Its 4 A.M. and once again sleep has eluded me. I did the dishes, took out the trash, swept and mopped, then sat down and watched a movie. Still wide awake. Today was a difficult day.
Rob came and picked me up and I stayed the night there. I suppose this would be two nights ago now. He told me he missed me, how he realized how much of an idiot he had been and how he needed me to go with him. I told him id need to think about it and we'd have to talk about things. A few cigarettes and me taking care of him (forcing him to eat some bread and drink some water due to heat induced nausea) later we slept. I took the couch, he took the bed.
He didnt offer to have me sleep on the bed with him. I mean, it makes sense. Its A small bed. If we cuddled though we could have made it work. I wouldn't have done it though. I'm tired of being treated like a yo-yo. In the end all I am for him is a friend he can use to scratch an itch his female fiance can't ever reach. That and a safety net he can land in whenever things get too rough.
I drove home the next morning because he was too tired to drive. Neither of us had gotten much sleep. I'm used to it though. On the drive there we did a little talking punctuated by long minutes of silence. I told him no. I can't go with him. Not only would it be difficult for me to afford, the emotional trauma id face being in love with him and seeing him run back to her after every time we touch would kill me. Although I didn't tell him that part. I can't bring myself to hurt him.
He broke down into tears, told me again how much he needed me, how much he needed his best friend. That stung. We were more than that once. I guess its time for me to let go. I just don't know how.

**DATASET EXTRACT**
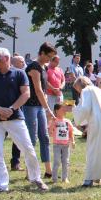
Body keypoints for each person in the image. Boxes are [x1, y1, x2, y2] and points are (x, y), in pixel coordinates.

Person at [0, 47, 49, 193]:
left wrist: (11, 109)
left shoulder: (19, 73)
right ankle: (1, 184)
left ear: (6, 59)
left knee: (28, 148)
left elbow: (26, 94)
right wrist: (0, 110)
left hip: (16, 118)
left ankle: (35, 178)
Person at [24, 42, 58, 178]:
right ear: (42, 53)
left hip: (39, 106)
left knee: (44, 137)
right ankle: (29, 172)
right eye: (48, 56)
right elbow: (38, 90)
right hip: (30, 106)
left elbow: (43, 90)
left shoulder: (43, 67)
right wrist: (48, 110)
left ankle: (48, 170)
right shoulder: (34, 67)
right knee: (32, 138)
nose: (49, 60)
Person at [47, 103, 75, 184]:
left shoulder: (67, 121)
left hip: (66, 145)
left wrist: (72, 141)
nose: (64, 110)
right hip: (57, 145)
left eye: (64, 109)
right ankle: (54, 178)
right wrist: (52, 123)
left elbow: (71, 132)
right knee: (56, 161)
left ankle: (65, 178)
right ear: (56, 111)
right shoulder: (54, 121)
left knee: (65, 161)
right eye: (62, 109)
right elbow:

**EXERCISE INSTRUCTIONS**
**1)** Using the journal entry about Rob, decide whether each statement below agrees with it. Answer yes or no, and quote the deciding words exactly: (a) The writer slept on the bed that night. (b) The writer drove home the next morning because Rob was too tired to drive. (c) The writer told Rob about the emotional trauma of going with him.
**2)** Update the passage of the journal entry about Rob, starting with "I drove home" and going on through "to hurt him.", replacing "next morning" with "following morning".
**3)** Carry the late-night journal entry about Rob further, picking up after its last sentence.

**YOUR RESPONSES**
**1)**
(a) No: "I took the couch, he took the bed."
(b) Yes: "I drove home the next morning because he was too tired to drive."
(c) No: "Although I didn't tell him that part."

**2)**
I drove home the following morning because he was too tired to drive. Neither of us had gotten much sleep. I'm used to it though. On the drive there we did a little talking punctuated by long minutes of silence. I told him no. I can't go with him. Not only would it be difficult for me to afford, the emotional trauma id face being in love with him and seeing him run back to her after every time we touch would kill me. Although I didn't tell him that part. I can't bring myself to hurt him.

**3)**
Now I lay in bed wondering if there ever was a time when I really was happy. Sure, there are moments when a fleeting happiness strikes me, but there always seems to be some lingering sadness or doubt somewhere in the back of my head. I see people all around me all the time and I wonder if they feel it too or if I'm just crazy. My mind is self destructive and I hate it. I need therapy, but from experience therapy only works as long as you remain going and life long therapy sessions is not something I look forward too. Neither does my wallet.
And how would that look? As if I didn't have enough working against me already. I suppose actually going to a therapist takes it from wondering if I'm crazy to really being crazy. It makes it real. And who wants to be with some crazy guy? I mean think about it. If you found out someone you were considering dating had regular therapy sessions you'd be running for the hills. Crazy isn't attractive. Well, I guess Rob would beg to differ.